#### [WORK REQUEST]
Return the run of lines below that opens with the line containing "[55,65,248,92] jquery-library ->" and closes with the line containing "[874,279,1069,297] desenvolvimento ->", keeping each one exact.

════════

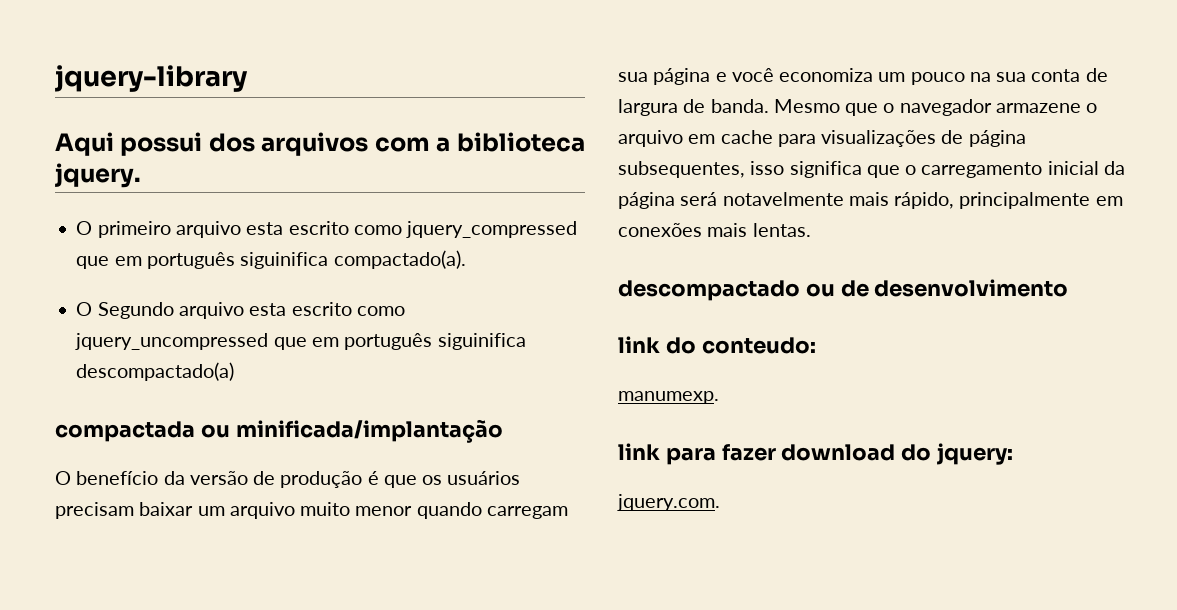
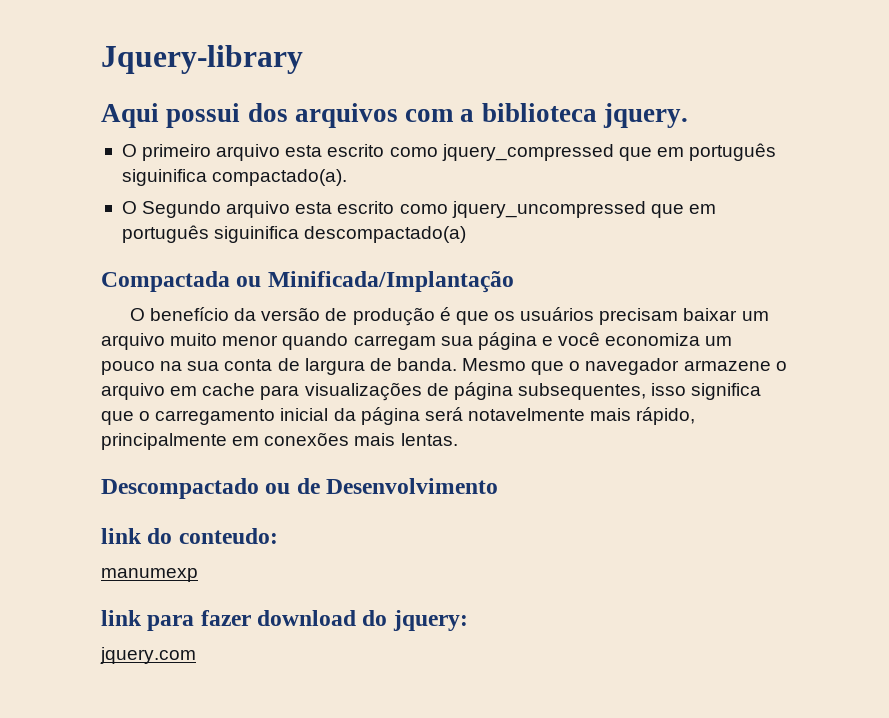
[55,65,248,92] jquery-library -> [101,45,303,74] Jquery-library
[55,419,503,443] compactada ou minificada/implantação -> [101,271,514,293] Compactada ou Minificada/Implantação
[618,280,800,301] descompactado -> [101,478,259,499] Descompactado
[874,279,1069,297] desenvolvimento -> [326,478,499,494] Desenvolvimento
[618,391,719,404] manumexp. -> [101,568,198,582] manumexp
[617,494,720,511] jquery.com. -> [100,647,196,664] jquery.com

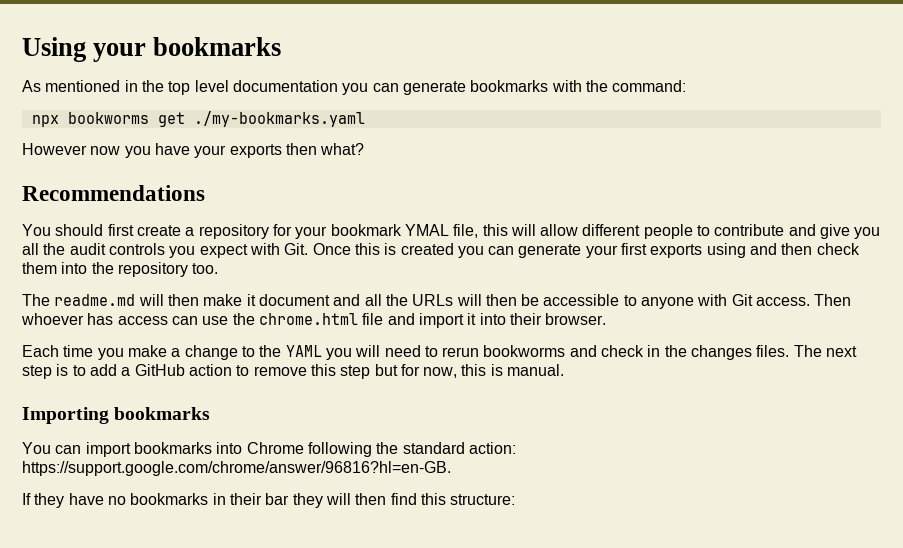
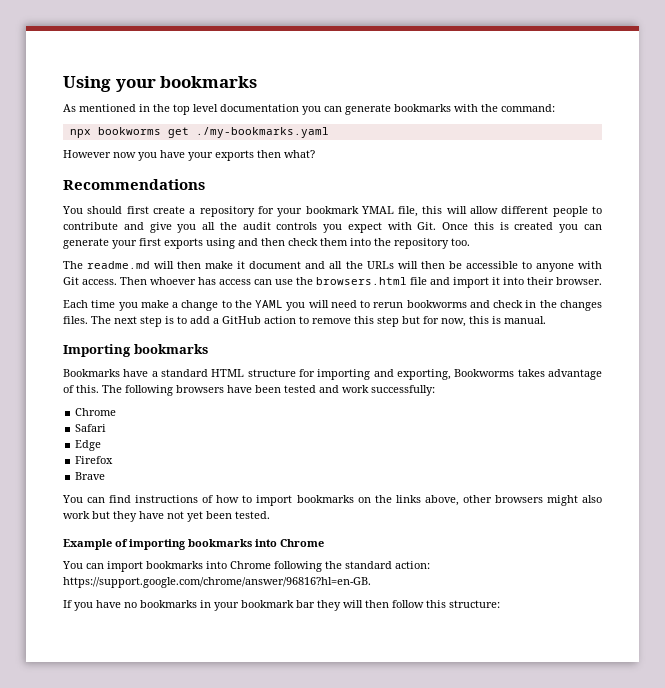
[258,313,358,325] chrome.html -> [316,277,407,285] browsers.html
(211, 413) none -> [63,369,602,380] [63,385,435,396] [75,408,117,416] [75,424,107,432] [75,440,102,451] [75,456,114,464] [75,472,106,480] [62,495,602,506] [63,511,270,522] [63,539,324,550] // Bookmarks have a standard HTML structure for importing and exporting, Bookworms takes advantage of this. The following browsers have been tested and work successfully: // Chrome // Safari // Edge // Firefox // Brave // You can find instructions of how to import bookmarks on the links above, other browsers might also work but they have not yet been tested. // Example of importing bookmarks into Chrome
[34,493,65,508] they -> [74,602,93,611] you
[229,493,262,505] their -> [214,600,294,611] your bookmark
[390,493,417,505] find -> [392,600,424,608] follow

════════

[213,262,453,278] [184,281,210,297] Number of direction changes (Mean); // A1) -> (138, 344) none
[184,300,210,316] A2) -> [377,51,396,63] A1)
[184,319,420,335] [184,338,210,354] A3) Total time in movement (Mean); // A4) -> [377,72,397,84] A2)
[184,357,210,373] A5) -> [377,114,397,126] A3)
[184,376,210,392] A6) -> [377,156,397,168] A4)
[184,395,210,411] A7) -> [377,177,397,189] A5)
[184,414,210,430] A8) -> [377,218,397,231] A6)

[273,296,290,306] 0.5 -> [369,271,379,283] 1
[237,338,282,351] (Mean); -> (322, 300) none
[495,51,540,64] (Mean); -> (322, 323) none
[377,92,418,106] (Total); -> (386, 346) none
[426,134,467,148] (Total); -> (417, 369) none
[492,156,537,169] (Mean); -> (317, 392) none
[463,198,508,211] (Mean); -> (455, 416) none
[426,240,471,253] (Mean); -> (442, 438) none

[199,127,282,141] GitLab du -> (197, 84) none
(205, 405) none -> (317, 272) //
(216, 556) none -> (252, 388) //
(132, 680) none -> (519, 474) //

════════

#### [EXERCISE RESPONSE]
[55,65,248,92] jquery-library -> [101,45,303,74] Jquery-library
[55,419,503,443] compactada ou minificada/implantação -> [101,271,514,293] Compactada ou Minificada/Implantação
[618,280,800,301] descompactado -> [101,478,259,499] Descompactado
[874,279,1069,297] desenvolvimento -> [326,478,499,494] Desenvolvimento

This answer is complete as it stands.